Darious, played by Jalyn Hall, attends an upscale boarding school and returns to his parents’ house for a vacation. Despite the affection of Monica (Shinelle Azoroh), the mother, and the efforts of Malcolm (Shamier Anderson), the stepfather, who negotiates the scholarship to keep him in school, Darious does not feel that he belongs in that world. To make matters worse, in addition to having his calls rejected by his girlfriend, a young man from the neighborhood beats him mercilessly. Darious becomes more introspective, until he meets Porter (Trevante Rhodes), who turns out to be his biological father. His relationship with Porter is not accepted by Monica and, above all, by Malcolm, and both male figures will fight emotional and physical war over the protagonist.
Many elements of Moonlight are successfully woven into the fabric of the narrative: Robert Ouyang Rusli’s soundtrack recalls the meditative atmosphere of the one composed by Nicholas Britell; cinematographer Justin Derry’s close-up shots explore the soul and feelings of characters as James Laxton provided for the Oscar-winner; James LeSage’s editing, on the other hand, evokes the inner turmoil of the young protagonist with identical contemplative rhythm and detachment in a realistic cinematographic way, as if we were in the world of perceptions and feelings, not only of facts.

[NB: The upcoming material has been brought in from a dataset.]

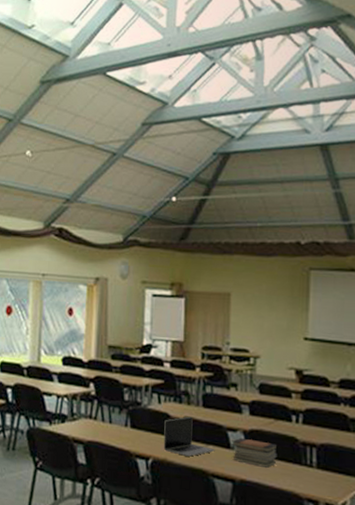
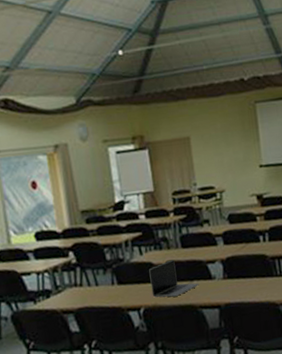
book stack: present [232,437,278,468] -> none [212,264,253,289]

Meanwhile, Miles Warren scans the narrative within the 4:3 aspect ratio, which compresses and smothers Darious on the claustrophobic journey of figuring out which man he wants to mature into. The aspect ratio makes it difficult for the characters to interact in the frame, so that in most shots, the characters are seen alone, yearning for contact that doesn’t seem possible in the tight cinematic frame. And, when the space is occupied by more than one person, the contact doesn’t seem to be authentic in most cases, like the invitation for Darious to come and give the family a hug. It is not an action that starts from his desire, but from the summons, to which he owes obedience.

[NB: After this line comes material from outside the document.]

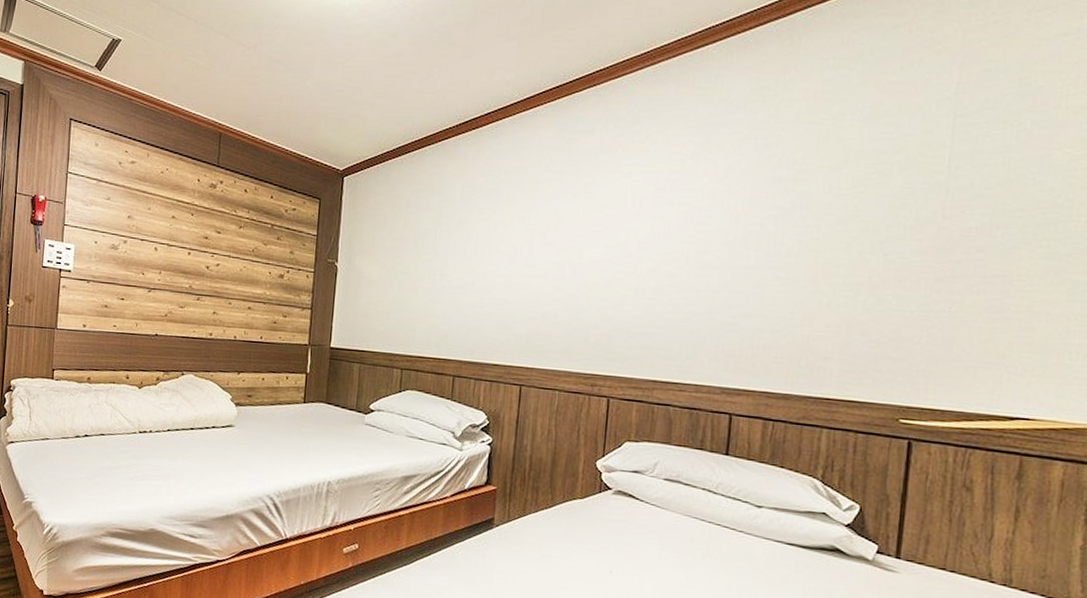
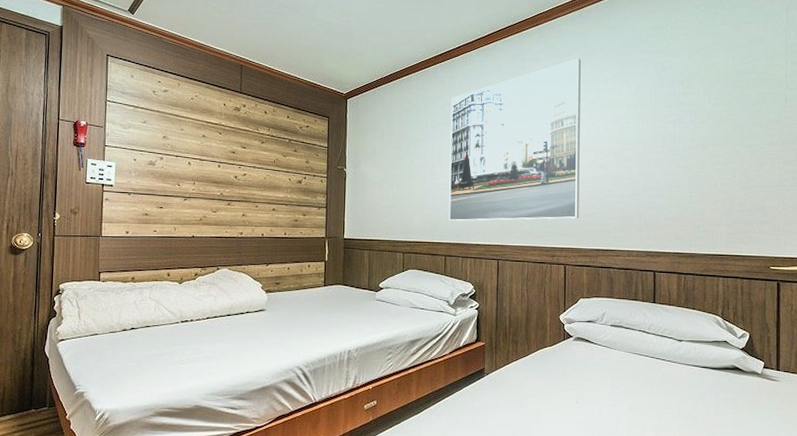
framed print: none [461,130,651,340] -> present [449,58,581,221]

Through its formal aspects, Bruiser suggests a promising future for Miles Warren. At one point, Malcolm is plunged into the darkness of his lies, photographed in dim lighting that barely sketches the outline of his face. At another, two men fight in a field, illuminated intermittently by a red light that animalizes them. By the way, the color red is present within a sepia autumnal photograph as a symbol in contrast to a Bruce Lee shirt, an advocate of self-defense, not offense.
The association between masculinity and strength, synonymous with aggressiveness and musculature, is contested with suggestive elements: the weight on the bench-press that Darious lifts, but cannot raise above his chest, suffocating him until his stepfather helps him out. Physical fights, on the other hand, try to settle who is the prey and the predator, pushing away the female characters, June or her mother, with whom Darious learns to drive—a skill with a practical result for the narrative and a metaphorical meaning, as it is synonymous of agency, control. The very similarity between Darious and Porter’s hairstyles highlights the narrative question about whether violence is an inherited genetic characteristic or if it can be deconstructed.
Bruiser is developed within the welcome simplicity of a coming-of-age drama, with formal and stylistic decisions immersed in the critique of the portrayed forms of fatherhood: that of the father emotionally disconnected from his son’s yearnings, and that of the absent father who returns forcefully to his son’s life. I would have liked to have awarded Bruiser the jury prize, and although it was out-voted, I believe the viewer will enjoy discovering the film and getting to know the promising young director behind it.